*Information supplied*
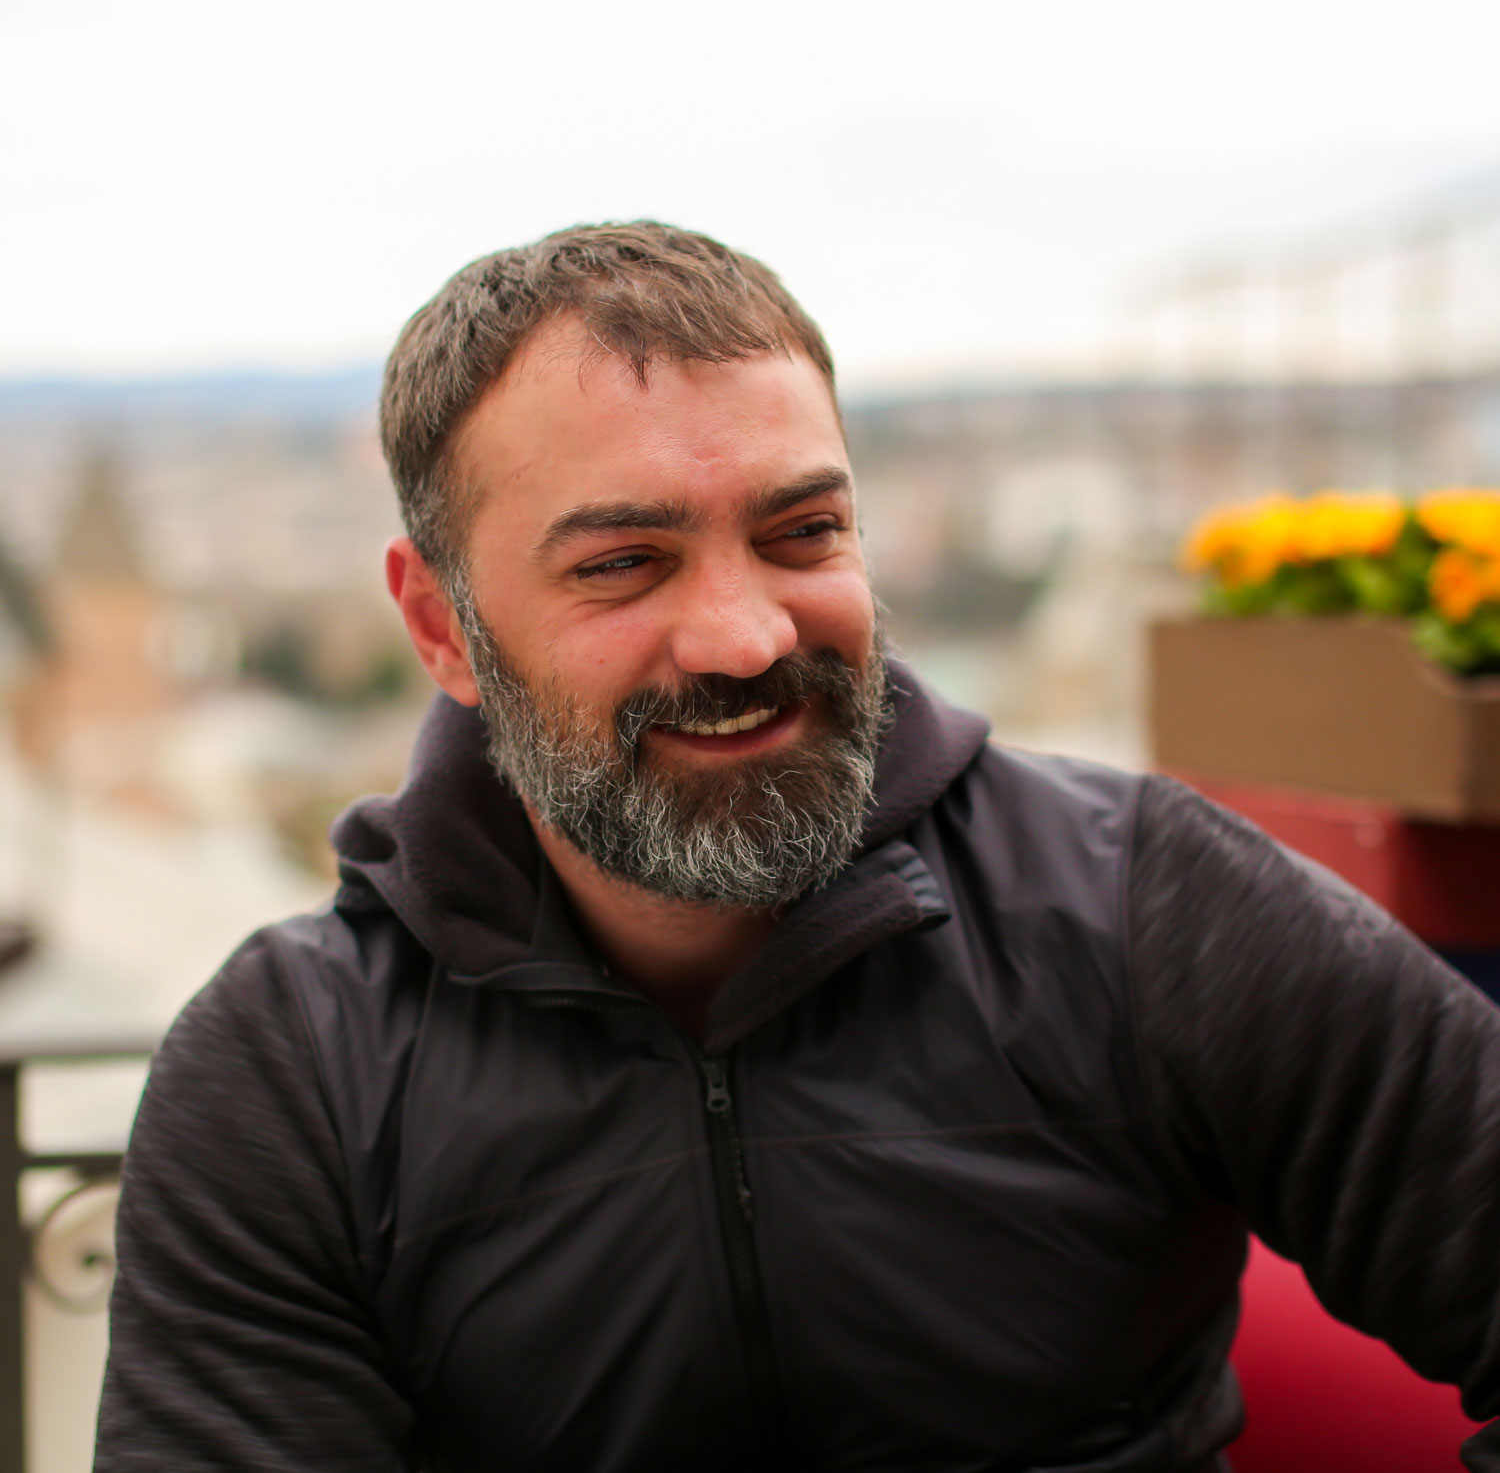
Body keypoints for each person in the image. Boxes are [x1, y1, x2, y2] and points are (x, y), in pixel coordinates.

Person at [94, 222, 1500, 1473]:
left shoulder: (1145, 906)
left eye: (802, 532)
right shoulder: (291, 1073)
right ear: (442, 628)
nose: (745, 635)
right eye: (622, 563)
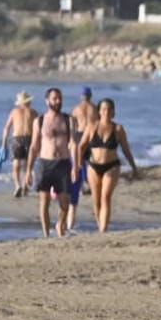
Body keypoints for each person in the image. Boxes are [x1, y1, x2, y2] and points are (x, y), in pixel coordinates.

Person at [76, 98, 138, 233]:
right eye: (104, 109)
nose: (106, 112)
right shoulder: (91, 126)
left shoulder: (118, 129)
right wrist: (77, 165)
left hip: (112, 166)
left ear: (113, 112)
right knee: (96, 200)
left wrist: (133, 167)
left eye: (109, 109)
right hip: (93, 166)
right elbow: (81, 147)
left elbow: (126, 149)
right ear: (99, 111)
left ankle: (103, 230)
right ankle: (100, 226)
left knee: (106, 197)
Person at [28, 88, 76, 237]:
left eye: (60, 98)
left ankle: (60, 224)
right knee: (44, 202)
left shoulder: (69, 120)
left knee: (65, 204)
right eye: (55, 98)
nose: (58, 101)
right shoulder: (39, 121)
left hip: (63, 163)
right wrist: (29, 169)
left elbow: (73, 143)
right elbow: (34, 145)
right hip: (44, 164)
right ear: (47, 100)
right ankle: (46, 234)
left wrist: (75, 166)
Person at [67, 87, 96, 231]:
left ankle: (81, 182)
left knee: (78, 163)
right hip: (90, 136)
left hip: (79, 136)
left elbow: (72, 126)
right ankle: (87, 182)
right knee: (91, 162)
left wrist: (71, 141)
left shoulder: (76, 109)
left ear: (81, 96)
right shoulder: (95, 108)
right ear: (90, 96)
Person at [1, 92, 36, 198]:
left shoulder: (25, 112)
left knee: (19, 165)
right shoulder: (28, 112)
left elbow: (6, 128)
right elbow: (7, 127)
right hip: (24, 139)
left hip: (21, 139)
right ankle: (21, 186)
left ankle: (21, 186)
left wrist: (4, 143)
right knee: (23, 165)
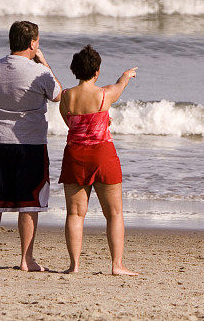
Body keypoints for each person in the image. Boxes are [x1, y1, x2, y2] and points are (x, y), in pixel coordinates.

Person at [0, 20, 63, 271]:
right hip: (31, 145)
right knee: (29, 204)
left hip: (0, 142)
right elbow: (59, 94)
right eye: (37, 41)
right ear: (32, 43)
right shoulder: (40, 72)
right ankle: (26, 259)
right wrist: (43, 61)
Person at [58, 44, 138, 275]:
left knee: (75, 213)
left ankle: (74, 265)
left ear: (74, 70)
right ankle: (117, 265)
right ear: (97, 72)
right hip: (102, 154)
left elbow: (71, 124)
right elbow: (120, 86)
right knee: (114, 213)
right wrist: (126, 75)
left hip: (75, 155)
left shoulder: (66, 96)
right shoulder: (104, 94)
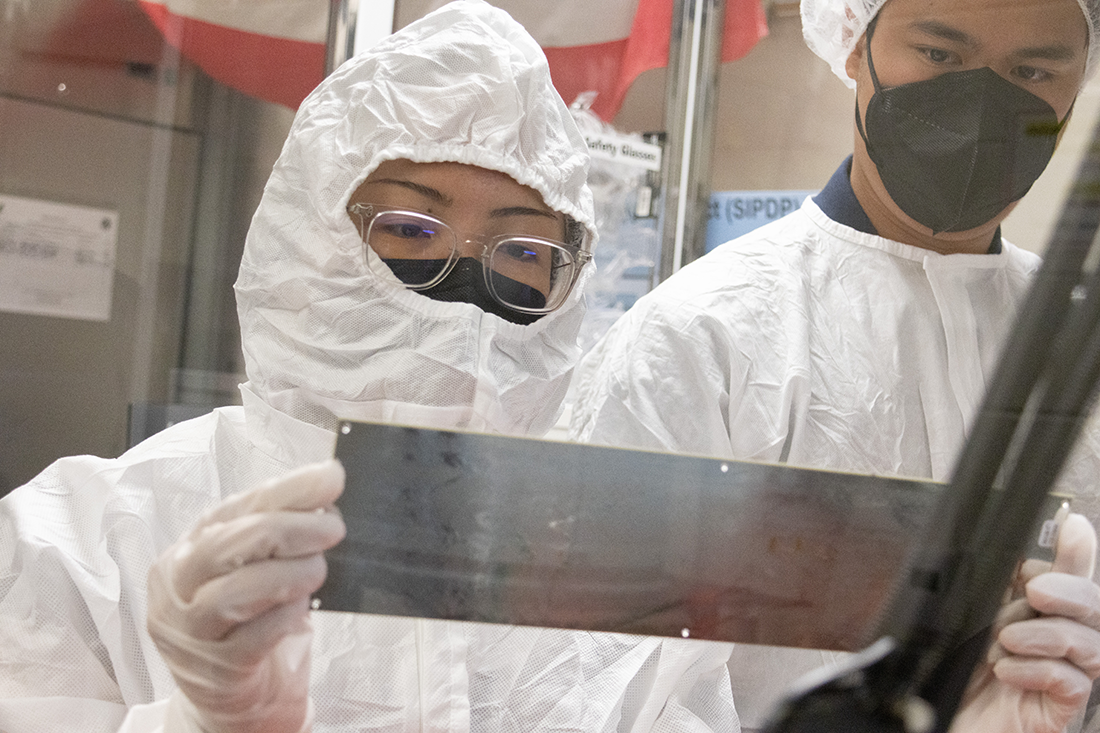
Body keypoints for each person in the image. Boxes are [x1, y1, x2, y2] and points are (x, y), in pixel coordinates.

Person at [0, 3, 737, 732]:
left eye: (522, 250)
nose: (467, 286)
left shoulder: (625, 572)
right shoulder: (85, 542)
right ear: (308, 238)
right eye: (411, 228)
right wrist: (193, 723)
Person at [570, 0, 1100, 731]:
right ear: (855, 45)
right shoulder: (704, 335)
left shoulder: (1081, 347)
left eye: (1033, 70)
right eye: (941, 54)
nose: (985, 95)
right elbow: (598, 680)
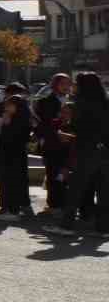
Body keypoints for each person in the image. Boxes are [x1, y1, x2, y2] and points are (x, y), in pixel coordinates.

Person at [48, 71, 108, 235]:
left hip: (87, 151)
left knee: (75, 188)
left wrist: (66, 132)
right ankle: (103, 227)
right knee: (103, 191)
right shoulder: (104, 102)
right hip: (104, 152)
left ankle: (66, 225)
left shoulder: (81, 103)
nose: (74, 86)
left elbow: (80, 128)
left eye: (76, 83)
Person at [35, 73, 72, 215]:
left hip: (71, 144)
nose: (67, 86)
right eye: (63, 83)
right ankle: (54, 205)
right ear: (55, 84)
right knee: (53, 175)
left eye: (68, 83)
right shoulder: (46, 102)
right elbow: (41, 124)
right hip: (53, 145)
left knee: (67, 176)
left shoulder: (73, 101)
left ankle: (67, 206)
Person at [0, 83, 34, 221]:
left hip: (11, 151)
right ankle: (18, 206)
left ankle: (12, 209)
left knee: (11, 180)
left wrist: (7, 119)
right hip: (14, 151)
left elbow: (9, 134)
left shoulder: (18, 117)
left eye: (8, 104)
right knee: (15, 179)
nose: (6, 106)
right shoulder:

*Work task*
Copy word for word the lines above, starting at the line containing "right eye: (37, 41)" and ending at the line containing "right elbow: (598, 680)", inclusive, with no pictures.

*Answer below*
right eye: (37, 41)
right ear: (32, 43)
right shoulder: (40, 72)
right ankle: (26, 259)
right wrist: (43, 61)
Person at [58, 44, 138, 275]:
left knee: (75, 213)
left ankle: (74, 265)
left ear: (74, 70)
right ankle: (117, 265)
right ear: (97, 72)
right hip: (102, 154)
left elbow: (71, 124)
right elbow: (120, 86)
right knee: (114, 213)
right wrist: (126, 75)
left hip: (75, 155)
left shoulder: (66, 96)
right shoulder: (104, 94)
Body keypoints for each person in the image. Boxes are [x1, y1, x2, y2] and points are (x, y), in pixel coordinates.

Person at [0, 3, 737, 732]:
left eye: (522, 250)
nose: (467, 286)
left shoulder: (625, 572)
right shoulder: (85, 542)
right ear: (308, 238)
right eye: (411, 228)
right wrist: (193, 723)
Person at [570, 0, 1100, 731]:
right ear: (855, 45)
right shoulder: (704, 335)
left shoulder: (1081, 347)
left eye: (1033, 70)
right eye: (941, 54)
nose: (985, 95)
right elbow: (598, 680)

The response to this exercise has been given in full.